15.06.2016
Thüringer Ministerium für Inneres und Kommunales

Medieninformation 112/2016

Feuerwehr-Einsatzwörterbuch online

Das mehrsprachige Einsatzwörterbuch für die Thüringer Feuerwehren ist beim Thüringer Feuerwehrverband angekommen. Gestern (14. Juni 2016) überreichte Innenstaatssekretär Udo Götze in Schmalkalden dem Vorsitzenden des Verbandes Lars Oschmann die ersten 50 Exemplare. „Ich freue mich, den Feuerwehrfrauen und Feuerwehrmännern eine Sprachhilfe überreichen zu können, die die Verständigung mit nicht deutschsprachigen Menschen erheblich vereinfachen wird. Thüringen ist ein weltoffenes Bundesland mit einer reichen geschichtlichen Tradition. Neben den in Thüringen lebenden Flüchtlingen heißen wir jährlich auch viele Touristen aus aller Herren Länder willkommen“, erklärte Innenstaatssekretär Götze. „Jeder fremdsprachige Besucher Thüringens kann in Notlagen geraten. Es liegt daher nah, die Feuerwehren mit einem einsatzspezifischen Wörterbuch auszustatten, damit sie jederzeit ihre Aufgaben erfüllen können“, betonte Götze. Gleichzeitig bedankte sich der Innenstaatssekretär bei der Freiwilligen Feuerwehr Suhl, welche die Idee für ein solches thüringenweites Wörterbuch lieferte.

Mit dem Einsatzwörterbuch haben die jeweiligen Einsatzleiter ein Instrument, Einsatzsituationen aufzuklären und daraus die notwendigen Schritte abzuleiten. „Damit jede Feuerwehrfrau und jeder Feuerwehrmann sich damit vertraut machen kann, haben wir das Buch auch auf den Seiten des Innenministeriums online gestellt“, merkt Staatssekretär Götze an. Jede Ortsteilfeuerwehr (1.524) wird ein Exemplar, jede Stützpunktfeuerwehr (82) zwei Exemplare, die Landkreise entsprechend der Einwohnerzahl je 30 bzw. 40 Stück und die acht Berufsfeuerwehren je 20 Stück erhalten. Die Verteilung erfolgt über die Kreisbrandinspektoren der Landkreise und die Leiter der Städte mit Berufsfeuerwehren und hauptamtlichen Kräften.

Das Einsatzwörterbuch ist derzeit bundesweit einmalig, da Thüringen für die gesamten Wehren des Landes ein Buch an die Hand gibt, welches die Kommunikation im Einsatzfall mit nicht deutschsprachigen Unfallzeugen oder auch Unfallopfern ermöglicht. In 10 Sprachen (Englisch, Französisch, Spanisch, Griechisch. Italienisch, Russisch, Türkisch, Arabisch –Syrien-, Dari – Afghanistan -, Urdu - Pakistan) können einsatztypische Informationen abgefragt werden. Ebenso neu ist ein besonderer grafischer Teil, in welchem zumindest noch durch Zeigen eine Kommunikation möglich ist.

Das Einsatzwörterbuch ist auf Synthetik-Papier gedruckt und ist damit wasserundurchlässig, reiß- und stoßfest, fettabstoßend und beständig gegen die meisten Chemikalien, also optimal für den Einsatzfall.

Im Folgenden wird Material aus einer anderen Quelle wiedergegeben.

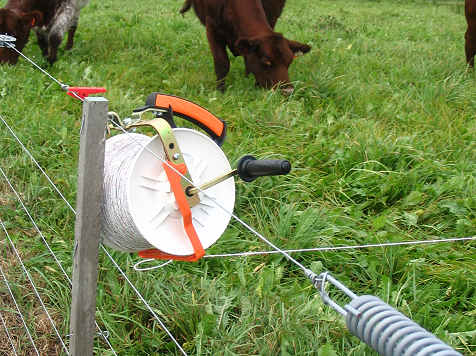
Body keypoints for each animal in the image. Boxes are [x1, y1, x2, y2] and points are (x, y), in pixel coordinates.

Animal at [180, 0, 310, 93]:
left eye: (290, 61)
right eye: (266, 60)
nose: (288, 90)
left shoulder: (271, 19)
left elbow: (249, 62)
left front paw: (255, 85)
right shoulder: (212, 27)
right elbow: (222, 63)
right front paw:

Am 31. Dezember 2014 bestanden in 849 Gemeinden 1.524 freiwillige Gemeinde-, Stadtteil- und Ortsteilfeuerwehren. Die Städte Altenburg, Eisenach, Erfurt, Gera, Gotha, Jena, Nordhausen und Weimar haben zusätzlich zu den Freiwilligen Feuerwehren Berufsfeuerwehren aufgestellt. Sieben Thüringer Unternehmen unterhalten behördlich geforderte bzw. anerkannte Werkfeuerwehren.

In den Freiwilligen Feuerwehren sowie den Berufs- und Werkfeuerwehren engagieren sich 59.948 Feuerwehrangehörige, davon 36.008 (60,1 %) im aktiven Einsatzdienst, 12.679 (21,1 %) in den Alters- und Ehrenabteilungen und 11.261 (18,8 %) in den Jugendfeuerwehren.

820 der 36.008 aktiven Dienst leistenden Feuerwehrangehörigen sind hauptamtlich beschäftigt – davon 665 in den Berufsfeuerwehren, 130 in den Freiwilligen Feuerwehren und 25 in behördlich anerkannten Werkfeuerwehren.